Another facility operated by Ranbaxy Laboratories in India is reported to have failed an inspection by the FDA, potentially adding to its regulatory compliance issues.
A report in India's Business Standard newspaper suggests that Ranbaxy has been issued with a Form 483 notice by the FDA in the wake of an inspection at its plant in Mohali, one of its main production locations in India.
The article also suggests that problems at Mohali were also behind the company's difficulty in securing US approval for its generic version of Novartis' big-selling antihypertensive Diovan (valsartan), which was due to reach the market in September 2012 with first-to-file exclusivity, but remains delayed.
Ranbaxy has been under pressure in the last few years after quality problems at two other facilities in Ponta Sahib and Dewas led to a consent decree with the FDA, which resulted in an import ban and ultimately the imposition of a $500 million fine last month by the US government for selling adulterated medicines.
Ranbaxy had admitted to distributing adulterated drugs that were produced at Paonta Sahib in 2005 and 2006, including batches of acne therapy Sotret (isotretinoin), gabapentin for epilepsy and the antibiotic ciprofloxacin.
Quality lapses continue to plague the company, however, and towards the end of last year, glass contamination led to a recall of a generic atorvastatin product that is made at Mohali and a US facility in New Brunswick operated by Ranbaxy's Ohm Laboratories subsidiary. The company has not indicated which of the plants made the recalled batches.
Ranbaxy has played down the situation at Mohali, saying that it intends to start shipping generic atorvastatin from the plant in the next few months and that it continues to make regulatory filings for products made at the plant. It has declined to comment on whether a Form 483 has in fact been issued.

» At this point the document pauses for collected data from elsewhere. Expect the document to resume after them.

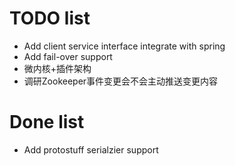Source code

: # TODO list

* Add client service interface integrate with spring 
* Add fail-over support
* 微内核+插件架构
* 调研Zookeeper事件变更会不会主动推送变更内容

# Done list

* Add protostuff serialzier support
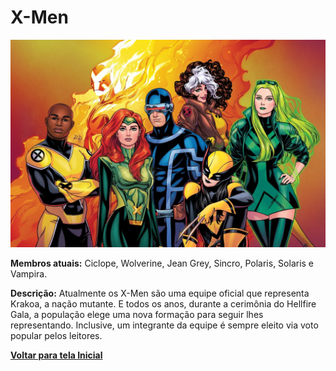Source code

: # X-Men

![](https://github.com/GuilhermeKotchergenko/projeto-versionamento-santandercoders/blob/main/paginas/imagens/x-men.jpg?raw=true)

**Membros atuais:** Ciclope, Wolverine, Jean Grey, Sincro, Polaris, Solaris e Vampira.

**Descrição:** Atualmente os X-Men são uma equipe oficial que representa Krakoa, a nação mutante. E todos os anos, durante a cerimônia do Hellfire Gala, a população elege uma nova formação para seguir lhes representando. Inclusive, um integrante da equipe é sempre eleito via voto popular pelos leitores.

[**Voltar para tela Inicial**](https://github.com/GuilhermeKotchergenko/projeto-versionamento-santandercoders/blob/main/README.md) 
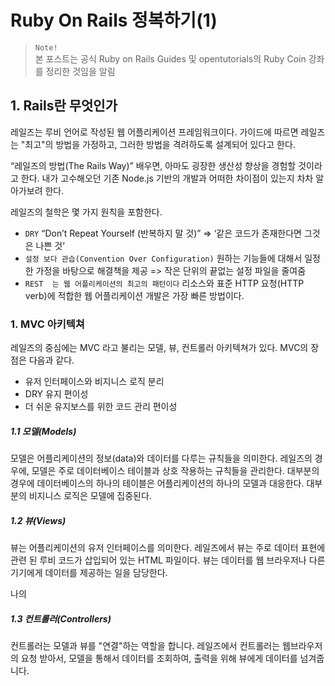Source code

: # Ruby On Rails 정복하기(1)
> `Note!`  
> 본 포스트는 공식 Ruby on Rails Guides 및 opentutorials의 Ruby Coin 강좌를 정리한 것임을 알림

## 1. Rails란 무엇인가
레일즈는 루비 언어로 작성된 웹 어플리케이션 프레임워크이다.  가이드에 따르면 레일즈는 "최고"의 방법을 가정하고, 그러한 방법을 격려하도록 설계되어 있다고 한다. 

“레일즈의 방법(The Rails Way)” 배우면, 아마도 굉장한 생산성 향상을 경험할 것이라고 한다. 내가 고수해오던 기존 Node.js 기반의 개발과 어떠한 차이점이 있는지 차차 알아가보려 한다.

레일즈의 철학은 몇 가지 원칙을 포함한다.

-   `DRY`  “Don’t Repeat Yourself (반복하지 말 것)” => ‘같은 코드가 존재한다면 그것은 나쁜 것’
-   `설정 보다 관습(Convention Over Configuration)` 원하는 기능들에 대해서 일정한 가정을 바탕으로 해결책을 제공 => 작은 단위의 끝없는 설정 파일을 줄여줌
-   `REST  는 웹 어플리케이션의 최고의 패턴이다` 리소스와 표준  HTTP  요청(HTTP  verb)에 적합한 웹 어플리케이션 개발은 가장 빠른 방법이다.


### 1. MVC  아키텍쳐
레일즈의 중심에는  MVC  라고 불리는 모델, 뷰, 컨트롤러 아키텍쳐가 있다. MVC의 장점은 다음과 같다.

-   유저 인터페이스와 비지니스 로직 분리
-   DRY  유지 편이성
-   더 쉬운 유지보스를 위한 코드 관리 편이성

##### 1.1 모델(Models)
모델은 어플리케이션의 정보(data)와 데이터를 다루는 규칙들을 의미한다. 레일즈의 경우에, 모델은 주로 데이터베이스 테이블과 상호 작용하는 규칙들을 관리한다. 대부분의 경우에 데이터베이스의 하나의 테이블은 어플리케이션의 하나의 모델과 대응한다. 대부분의 비지니스 로직은 모델에 집중된다.

##### 1.2 뷰(Views)
뷰는 어플리케이션의 유저 인터페이스를 의미한다. 레일즈에서 뷰는 주로 데이터 표현에 관련 된 루비 코드가 삽입되어 있는  HTML  파일이다. 뷰는 데이터를 웹 브라우저나 다른 기기에게 데이터를 제공하는 일을 담당한다.

나의 

##### 1.3 컨트롤러(Controllers)
컨트롤러는 모델과 뷰를 "연결"하는 역할을 합니다. 레일즈에서 컨트롤러는 웹브라우저의 요청 받아서, 모델을 통해서 데이터를 조회하여, 출력을 위해 뷰에게 데이터를 넘겨줍니다.
<!--stackedit_data:
eyJoaXN0b3J5IjpbMzE5OTM3MDQ5LC04MjMyMzkyMjhdfQ==
-->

Last month the Indian company issued a statement highlighting some of the initiatives it has undertaken to bring its operations into compliance, including investments of more than $300 million to upgrade its manufacturing network and boosting the headcount in its quality operations by 36% since 2010.
Indian court rejects domestic probe push
There was better news for Ranbaxy this week however when India's Supreme Court dismissed a lawsuit attempting to open an investigation into whether Ranbaxy has been manufacturing and selling substandard medicines on the domestic market.
The suit was rejected on the grounds that the petitioner (ML Sharma) had based his arguments on the legal proceedings against Ranbaxy in the US, and had no evidence to proffer of wrongdoing in the Indian market.